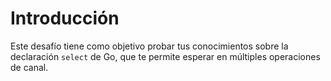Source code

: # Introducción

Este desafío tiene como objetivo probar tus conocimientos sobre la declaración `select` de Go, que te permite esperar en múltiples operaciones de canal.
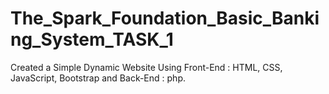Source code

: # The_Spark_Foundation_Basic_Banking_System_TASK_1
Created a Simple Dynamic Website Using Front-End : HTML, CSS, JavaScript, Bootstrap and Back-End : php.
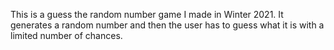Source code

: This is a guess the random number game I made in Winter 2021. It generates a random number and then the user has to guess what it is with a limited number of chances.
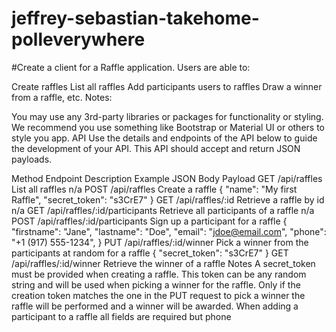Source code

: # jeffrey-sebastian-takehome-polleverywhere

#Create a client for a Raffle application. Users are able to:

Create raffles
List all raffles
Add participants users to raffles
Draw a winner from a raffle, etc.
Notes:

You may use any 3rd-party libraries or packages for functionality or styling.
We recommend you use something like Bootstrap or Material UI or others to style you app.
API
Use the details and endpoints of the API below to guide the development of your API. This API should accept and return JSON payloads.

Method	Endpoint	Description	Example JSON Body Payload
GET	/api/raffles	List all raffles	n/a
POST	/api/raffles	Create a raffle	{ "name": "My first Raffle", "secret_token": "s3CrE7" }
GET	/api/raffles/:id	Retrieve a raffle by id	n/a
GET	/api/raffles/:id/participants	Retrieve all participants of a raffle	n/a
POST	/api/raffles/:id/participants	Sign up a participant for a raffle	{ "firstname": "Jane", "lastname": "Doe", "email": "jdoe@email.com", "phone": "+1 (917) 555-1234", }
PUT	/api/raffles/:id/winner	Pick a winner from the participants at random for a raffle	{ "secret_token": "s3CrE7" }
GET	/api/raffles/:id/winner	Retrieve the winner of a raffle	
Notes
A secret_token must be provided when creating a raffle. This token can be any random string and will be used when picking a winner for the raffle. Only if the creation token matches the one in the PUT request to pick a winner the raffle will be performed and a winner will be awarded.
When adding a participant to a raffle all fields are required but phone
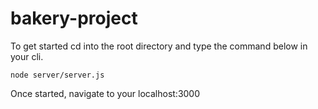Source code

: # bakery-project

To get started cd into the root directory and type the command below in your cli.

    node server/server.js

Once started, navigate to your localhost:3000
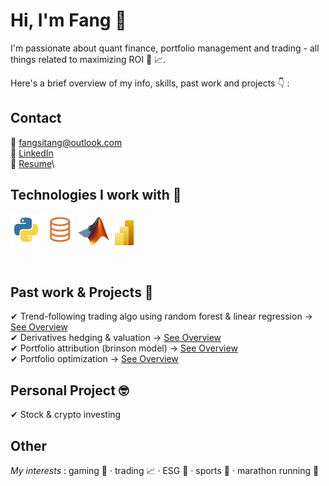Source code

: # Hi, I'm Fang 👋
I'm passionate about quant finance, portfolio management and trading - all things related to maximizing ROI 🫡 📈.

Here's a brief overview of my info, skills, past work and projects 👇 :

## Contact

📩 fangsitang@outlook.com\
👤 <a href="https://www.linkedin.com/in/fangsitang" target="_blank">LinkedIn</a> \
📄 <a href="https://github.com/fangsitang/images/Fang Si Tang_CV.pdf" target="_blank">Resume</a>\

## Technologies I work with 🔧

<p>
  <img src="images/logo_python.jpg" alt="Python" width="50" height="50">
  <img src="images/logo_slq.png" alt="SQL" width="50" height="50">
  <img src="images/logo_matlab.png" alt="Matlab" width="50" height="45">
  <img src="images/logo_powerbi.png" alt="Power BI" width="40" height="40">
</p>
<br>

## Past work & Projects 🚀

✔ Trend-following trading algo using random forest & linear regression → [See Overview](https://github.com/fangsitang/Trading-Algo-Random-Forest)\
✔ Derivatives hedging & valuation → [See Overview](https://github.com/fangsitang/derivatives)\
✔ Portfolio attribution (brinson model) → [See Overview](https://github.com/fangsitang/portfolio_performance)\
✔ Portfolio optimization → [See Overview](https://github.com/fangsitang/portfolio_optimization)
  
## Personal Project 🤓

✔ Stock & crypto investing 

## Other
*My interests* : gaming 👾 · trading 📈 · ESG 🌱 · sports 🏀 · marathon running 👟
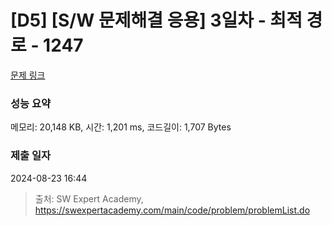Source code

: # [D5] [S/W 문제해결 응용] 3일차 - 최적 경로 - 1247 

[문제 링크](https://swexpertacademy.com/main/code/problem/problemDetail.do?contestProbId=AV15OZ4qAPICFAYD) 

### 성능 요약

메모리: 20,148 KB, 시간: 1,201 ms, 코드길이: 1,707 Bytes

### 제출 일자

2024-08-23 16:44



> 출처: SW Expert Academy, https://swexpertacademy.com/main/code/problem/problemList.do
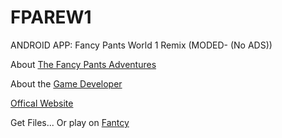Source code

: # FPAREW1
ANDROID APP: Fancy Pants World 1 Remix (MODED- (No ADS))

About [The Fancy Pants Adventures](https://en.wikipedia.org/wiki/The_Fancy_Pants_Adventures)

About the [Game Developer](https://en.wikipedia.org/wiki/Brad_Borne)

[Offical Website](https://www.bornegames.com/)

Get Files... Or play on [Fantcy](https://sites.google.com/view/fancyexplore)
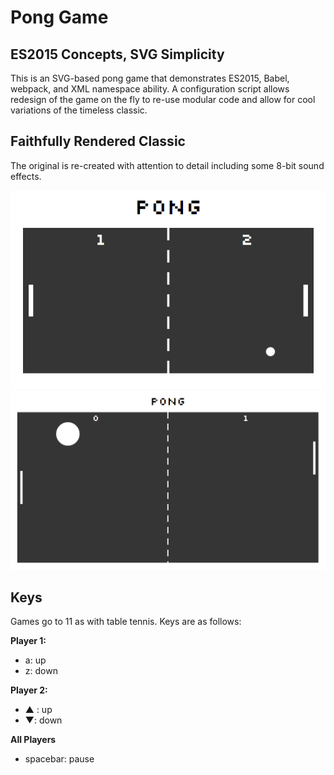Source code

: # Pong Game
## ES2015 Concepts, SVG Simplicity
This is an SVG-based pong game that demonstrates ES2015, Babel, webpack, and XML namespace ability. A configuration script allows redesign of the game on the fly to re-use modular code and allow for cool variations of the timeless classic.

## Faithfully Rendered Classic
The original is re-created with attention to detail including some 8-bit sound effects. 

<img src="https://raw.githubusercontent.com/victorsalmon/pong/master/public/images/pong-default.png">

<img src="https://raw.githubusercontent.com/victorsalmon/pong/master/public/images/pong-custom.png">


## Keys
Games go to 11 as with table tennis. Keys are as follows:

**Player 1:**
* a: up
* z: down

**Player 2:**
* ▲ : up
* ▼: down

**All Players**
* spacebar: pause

[Assignment] Could you put every line of text in all the records above into a single numbered list, skipping blank lines and leaving the pictures out?

[Answer for this exercise]
1. Source code
2. : # Introducción
3. Este desafío tiene como objetivo probar tus conocimientos sobre la declaración `select` de Go, que te permite esperar en múltiples operaciones de canal.
4. Source code
5. : # The_Spark_Foundation_Basic_Banking_System_TASK_1
6. Created a Simple Dynamic Website Using Front-End : HTML, CSS, JavaScript, Bootstrap and Back-End : php.
7. Source code
8. : This is a guess the random number game I made in Winter 2021. It generates a random number and then the user has to guess what it is with a limited number of chances.
9. Source code
10. : # jeffrey-sebastian-takehome-polleverywhere
11. #Create a client for a Raffle application. Users are able to:
12. Create raffles
13. List all raffles
14. Add participants users to raffles
15. Draw a winner from a raffle, etc.
16. Notes:
17. You may use any 3rd-party libraries or packages for functionality or styling.
18. We recommend you use something like Bootstrap or Material UI or others to style you app.
19. API
20. Use the details and endpoints of the API below to guide the development of your API. This API should accept and return JSON payloads.
21. Method	Endpoint	Description	Example JSON Body Payload
22. GET	/api/raffles	List all raffles	n/a
23. POST	/api/raffles	Create a raffle	{ "name": "My first Raffle", "secret_token": "s3CrE7" }
24. GET	/api/raffles/:id	Retrieve a raffle by id	n/a
25. GET	/api/raffles/:id/participants	Retrieve all participants of a raffle	n/a
26. POST	/api/raffles/:id/participants	Sign up a participant for a raffle	{ "firstname": "Jane", "lastname": "Doe", "email": "jdoe@email.com", "phone": "+1 (917) 555-1234", }
27. PUT	/api/raffles/:id/winner	Pick a winner from the participants at random for a raffle	{ "secret_token": "s3CrE7" }
28. GET	/api/raffles/:id/winner	Retrieve the winner of a raffle	
29. Notes
30. A secret_token must be provided when creating a raffle. This token can be any random string and will be used when picking a winner for the raffle. Only if the creation token matches the one in the PUT request to pick a winner the raffle will be performed and a winner will be awarded.
31. When adding a participant to a raffle all fields are required but phone
32. Source code
33. : # bakery-project
34. To get started cd into the root directory and type the command below in your cli.
35.     node server/server.js
36. Once started, navigate to your localhost:3000
37. Source code
38. : # Hi, I'm Fang 👋
39. I'm passionate about quant finance, portfolio management and trading - all things related to maximizing ROI 🫡 📈.
40. Here's a brief overview of my info, skills, past work and projects 👇 :
41. ## Contact
42. 📩 fangsitang@outlook.com\
43. 👤 <a href="https://www.linkedin.com/in/fangsitang" target="_blank">LinkedIn</a> \
44. 📄 <a href="https://github.com/fangsitang/images/Fang Si Tang_CV.pdf" target="_blank">Resume</a>\
45. ## Technologies I work with 🔧
46. <p>
47.   <img src="images/logo_python.jpg" alt="Python" width="50" height="50">
48.   <img src="images/logo_slq.png" alt="SQL" width="50" height="50">
49.   <img src="images/logo_matlab.png" alt="Matlab" width="50" height="45">
50.   <img src="images/logo_powerbi.png" alt="Power BI" width="40" height="40">
51. </p>
52. <br>
53. ## Past work & Projects 🚀
54. ✔ Trend-following trading algo using random forest & linear regression → [See Overview](https://github.com/fangsitang/Trading-Algo-Random-Forest)\
55. ✔ Derivatives hedging & valuation → [See Overview](https://github.com/fangsitang/derivatives)\
56. ✔ Portfolio attribution (brinson model) → [See Overview](https://github.com/fangsitang/portfolio_performance)\
57. ✔ Portfolio optimization → [See Overview](https://github.com/fangsitang/portfolio_optimization)
58. ## Personal Project 🤓
59. ✔ Stock & crypto investing 
60. ## Other
61. *My interests* : gaming 👾 · trading 📈 · ESG 🌱 · sports 🏀 · marathon running 👟
62. Source code
63. : # [D5] [S/W 문제해결 응용] 3일차 - 최적 경로 - 1247 
64. [문제 링크](https://swexpertacademy.com/main/code/problem/problemDetail.do?contestProbId=AV15OZ4qAPICFAYD) 
65. ### 성능 요약
66. 메모리: 20,148 KB, 시간: 1,201 ms, 코드길이: 1,707 Bytes
67. ### 제출 일자
68. 2024-08-23 16:44
69. > 출처: SW Expert Academy, https://swexpertacademy.com/main/code/problem/problemList.do
70. Source code
71. : # FPAREW1
72. ANDROID APP: Fancy Pants World 1 Remix (MODED- (No ADS))
73. About [The Fancy Pants Adventures](https://en.wikipedia.org/wiki/The_Fancy_Pants_Adventures)
74. About the [Game Developer](https://en.wikipedia.org/wiki/Brad_Borne)
75. [Offical Website](https://www.bornegames.com/)
76. Get Files... Or play on [Fantcy](https://sites.google.com/view/fancyexplore)
77. Source code
78. : # Pong Game
79. ## ES2015 Concepts, SVG Simplicity
80. This is an SVG-based pong game that demonstrates ES2015, Babel, webpack, and XML namespace ability. A configuration script allows redesign of the game on the fly to re-use modular code and allow for cool variations of the timeless classic.
81. ## Faithfully Rendered Classic
82. The original is re-created with attention to detail including some 8-bit sound effects. 
83. <img src="https://raw.githubusercontent.com/victorsalmon/pong/master/public/images/pong-default.png">
84. <img src="https://raw.githubusercontent.com/victorsalmon/pong/master/public/images/pong-custom.png">
85. ## Keys
86. Games go to 11 as with table tennis. Keys are as follows:
87. **Player 1:**
88. * a: up
89. * z: down
90. **Player 2:**
91. * ▲ : up
92. * ▼: down
93. **All Players**
94. * spacebar: pause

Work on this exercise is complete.